PRÉ-CONCEITOS

Sempre que vou pegar o ônibus na região onde moro, vejo uma senhora, aparentemente na faixa dos cinquenta anos, que tem um comportamento peculiar: fala, gesticula, aponta para uma direção, como se mostrasse algo a alguém. O estranho, pelo menos para nós, ditos “normais”, é que não há ninguém junto dela. Não se trata de uma indigente, uma andarilha ou algo assim, pois aparenta boa higiene e anda sempre com um celular na mão. Não sei qual seu distúrbio psicológico, o fato é que ela vê pessoas que os outros não vêem e fala com eles (nem sempre a entendem, pois às vezes ela xinga seu interlocutor invisível).

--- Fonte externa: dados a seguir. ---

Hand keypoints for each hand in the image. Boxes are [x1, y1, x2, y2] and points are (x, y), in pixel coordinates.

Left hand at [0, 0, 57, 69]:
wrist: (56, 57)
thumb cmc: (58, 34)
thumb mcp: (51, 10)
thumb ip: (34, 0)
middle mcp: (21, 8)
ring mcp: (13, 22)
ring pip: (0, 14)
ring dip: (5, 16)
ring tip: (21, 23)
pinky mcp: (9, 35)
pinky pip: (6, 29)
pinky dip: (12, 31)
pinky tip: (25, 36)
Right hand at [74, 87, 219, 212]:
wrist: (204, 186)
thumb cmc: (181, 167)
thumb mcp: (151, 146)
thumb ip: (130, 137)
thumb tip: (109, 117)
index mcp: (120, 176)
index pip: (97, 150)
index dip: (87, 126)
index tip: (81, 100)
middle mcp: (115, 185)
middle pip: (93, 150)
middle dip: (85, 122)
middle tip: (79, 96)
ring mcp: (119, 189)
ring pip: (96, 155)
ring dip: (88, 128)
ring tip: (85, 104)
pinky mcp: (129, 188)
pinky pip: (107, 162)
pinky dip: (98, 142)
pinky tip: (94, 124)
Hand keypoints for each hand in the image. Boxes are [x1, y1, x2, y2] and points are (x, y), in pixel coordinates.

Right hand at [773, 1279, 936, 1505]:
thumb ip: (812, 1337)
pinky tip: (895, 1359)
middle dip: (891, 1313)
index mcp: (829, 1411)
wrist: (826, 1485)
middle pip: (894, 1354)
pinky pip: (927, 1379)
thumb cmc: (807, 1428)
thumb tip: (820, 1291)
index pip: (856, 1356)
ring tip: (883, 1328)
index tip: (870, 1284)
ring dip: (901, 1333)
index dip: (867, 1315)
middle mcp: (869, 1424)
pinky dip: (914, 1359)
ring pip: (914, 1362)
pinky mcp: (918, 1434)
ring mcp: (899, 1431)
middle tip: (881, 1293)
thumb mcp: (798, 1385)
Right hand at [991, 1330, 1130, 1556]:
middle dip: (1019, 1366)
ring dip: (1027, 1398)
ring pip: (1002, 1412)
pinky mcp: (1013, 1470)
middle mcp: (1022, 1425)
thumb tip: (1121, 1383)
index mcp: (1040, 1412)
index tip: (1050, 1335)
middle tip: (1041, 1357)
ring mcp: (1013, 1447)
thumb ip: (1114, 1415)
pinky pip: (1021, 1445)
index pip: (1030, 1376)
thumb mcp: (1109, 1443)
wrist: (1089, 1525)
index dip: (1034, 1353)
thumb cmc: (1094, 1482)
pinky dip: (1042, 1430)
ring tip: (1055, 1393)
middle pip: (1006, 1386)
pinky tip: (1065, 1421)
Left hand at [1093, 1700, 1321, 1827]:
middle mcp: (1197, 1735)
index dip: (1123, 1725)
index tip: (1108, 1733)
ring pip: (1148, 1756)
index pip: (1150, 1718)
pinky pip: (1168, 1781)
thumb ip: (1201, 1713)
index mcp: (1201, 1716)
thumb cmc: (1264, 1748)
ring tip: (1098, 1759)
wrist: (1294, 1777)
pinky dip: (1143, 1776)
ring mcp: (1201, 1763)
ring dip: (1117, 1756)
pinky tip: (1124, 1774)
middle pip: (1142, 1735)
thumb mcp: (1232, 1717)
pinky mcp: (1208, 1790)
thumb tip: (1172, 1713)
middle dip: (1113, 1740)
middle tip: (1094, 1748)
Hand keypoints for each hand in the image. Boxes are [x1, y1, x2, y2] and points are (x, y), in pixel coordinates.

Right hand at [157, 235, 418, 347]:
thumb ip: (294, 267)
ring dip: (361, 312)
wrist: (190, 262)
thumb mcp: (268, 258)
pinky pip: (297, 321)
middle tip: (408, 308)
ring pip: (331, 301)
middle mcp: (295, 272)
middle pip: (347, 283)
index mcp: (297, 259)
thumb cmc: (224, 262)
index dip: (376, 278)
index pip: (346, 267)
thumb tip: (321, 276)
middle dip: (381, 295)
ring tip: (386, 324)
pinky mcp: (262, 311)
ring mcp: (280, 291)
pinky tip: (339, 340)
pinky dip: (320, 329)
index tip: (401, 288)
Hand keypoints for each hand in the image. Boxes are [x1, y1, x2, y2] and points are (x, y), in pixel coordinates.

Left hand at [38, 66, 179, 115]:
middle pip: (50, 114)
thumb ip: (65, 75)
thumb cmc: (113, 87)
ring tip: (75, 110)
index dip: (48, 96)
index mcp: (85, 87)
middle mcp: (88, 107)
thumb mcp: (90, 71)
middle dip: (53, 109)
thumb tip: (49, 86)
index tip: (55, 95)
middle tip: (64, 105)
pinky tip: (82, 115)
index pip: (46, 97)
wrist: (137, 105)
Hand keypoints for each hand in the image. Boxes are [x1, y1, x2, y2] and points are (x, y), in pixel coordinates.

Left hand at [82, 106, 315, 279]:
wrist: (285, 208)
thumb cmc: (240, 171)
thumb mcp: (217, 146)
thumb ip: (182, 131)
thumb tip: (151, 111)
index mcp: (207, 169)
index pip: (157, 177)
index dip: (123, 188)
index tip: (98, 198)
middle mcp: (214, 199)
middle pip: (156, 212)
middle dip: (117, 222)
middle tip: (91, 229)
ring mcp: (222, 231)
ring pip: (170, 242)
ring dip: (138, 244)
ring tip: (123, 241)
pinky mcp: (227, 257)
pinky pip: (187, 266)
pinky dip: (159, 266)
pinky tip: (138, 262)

O que me leva a pensar nos julgamentos que nós fazemos das pessoas, nossos pré-conceitos (assim mesmo, pois sempre conceituamos as pessoas antes de conhecê-las). Eu mesmo já fui chamado de “autista” só por que preferia me isolar com meu livro no intervalo de almoço no trabalho. E isso por uma pessoa que tinha anos de experiência no trato com alunos especiais. Enfim, não guardo rancor, não atrapalhou minha trajetória, embora eu tenha me demitido do emprego em seguida.

Eu falo sozinho, mas só quando estou sozinho. Pesquisei sobre o assunto e não estou doido, graças a Deus. É uma maneira de nos concentrarmos, de refletirmos sobre coisas que aconteceram, sobre objetos que perdemos. Muitas vezes a solução surge desses auto-diálogos e nos acalmamos. No mais, me contenho, sou uma das pessoas (aparentemente) mais equilibradas e calmas do mundo (dentro do meu porão-barriga tenho toneladas de fúria prontas a explodir, como diria aquele personagem do livro Garota Exemplar).

Esse é o padrão de comportamento da maioria. No trabalho, nos relacionamentos mais triviais, somos quase controlados, quase educados. É entre quatro paredes que nossa verdadeira personalidade aparece e só quem convive conosco mais intimamente conhece nosso lado Mr. Hyde. Há exceções, é claro: basta assistir um episódio do Big Brother, uma Sessão do Senado ou da Câmara para ver o pior do ser humano ao vivo e em cores.

Somos quase controlados, quase educados, para que a humanidade não conheça nossas manhas e birras, nosso lado egoísta e vingativo. Mas sempre estamos aptos para pré-conceituar os que nos rodeiam.